DOCUMENT TEXT:

------------------------------

March 2023: Regional bank failures triggered a flight to safety. Pension funds with exposure to commercial real estate or emerging-market debt all moved for the exits. Illiquid assets (a major pension holding) faced no bids; funds had to accept fire-sale prices or hold to maturity.

In each case, the crisis was deepened not just by panic but by the synchronized rebalancing of a sector that thinks alike.

The Alternative Hypothesis: Liability-Driven is Rational

Defenders of pension convergence argue that herding is not irrational but optimal. A pension fund with fixed liabilities should hold allocations that match those liabilities—immunization is prudent. If two funds have similar liabilities, similar allocations are correct, not a bug.

This is true in theory. But in practice, the convergence goes beyond liability matching. Pension funds differ in their level of funding (some are 100% funded, others 70%), their payout horizons (some have 30 years, others 10), their wage-inflation sensitivity (public vs. private), and their ability to adjust benefits. Yet allocations are remarkably uniform—suggesting that liability matching alone is not the only driver. Benchmarking, peer pressure, and consultant groupthink add a layer of synchrony beyond what funding ratios would predict.

Systemic Risk and Policy Concerns

Regulators and policymakers have noted the concentration risk. If a shock forces pension funds to delever simultaneously, and they all own the same assets, the result is severe illiquidity for those assets—credit spreads widen, real estate bids evaporate, even public-equity markets suffer from crowded exits. A shock that might be manageable if responses were dispersed becomes dangerous when responses are synchronized.

------------------------------

INFORMATION PROVIDED:
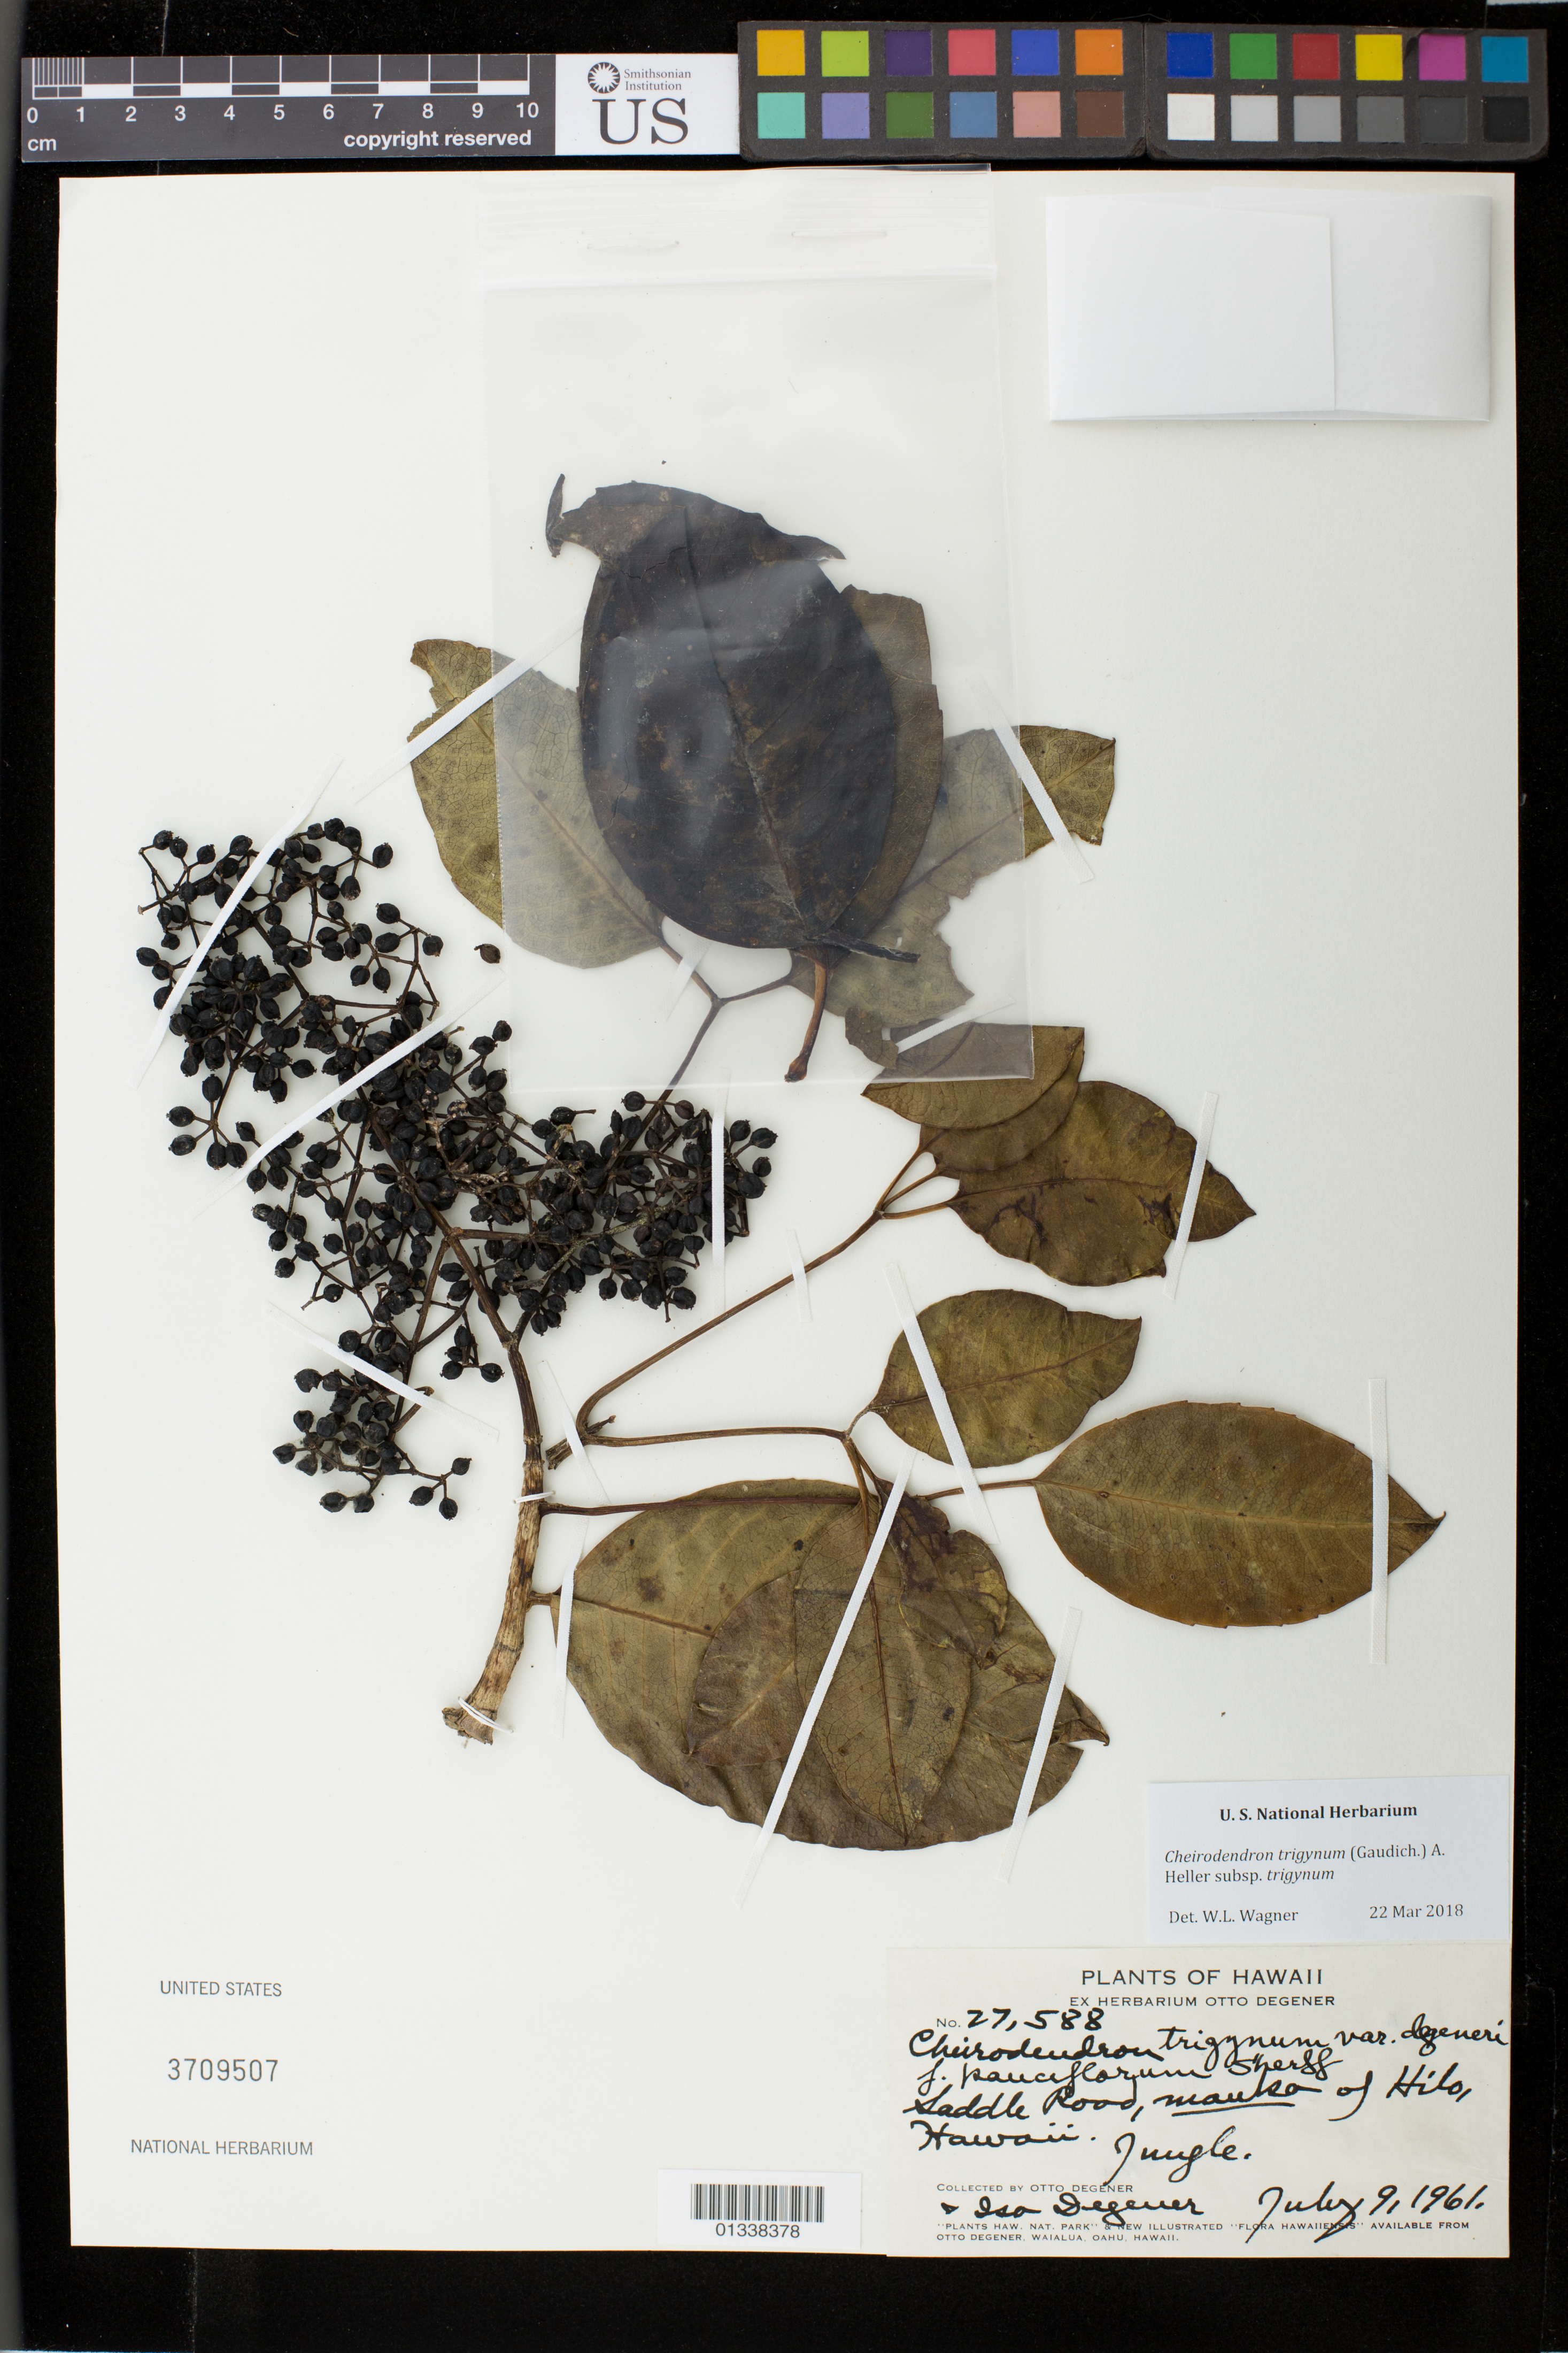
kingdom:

------------------------------

DIRECTIONS:
A. In the passage on pension fund herding, retype everything from "March 2023: Regional" down to "that thinks alike.".
B. According to the passage on pension fund herding, what payout horizons are given as examples of how pension funds differ?
Work only from the passage on pension fund herding.

FINAL ANSWERS:
A.
March 2023: Regional bank failures triggered a flight to safety. Pension funds with exposure to commercial real estate or emerging-market debt all moved for the exits. Illiquid assets (a major pension holding) faced no bids; funds had to accept fire-sale prices or hold to maturity.

In each case, the crisis was deepened not just by panic but by the synchronized rebalancing of a sector that thinks alike.

B. Some funds have 30 years and others 10.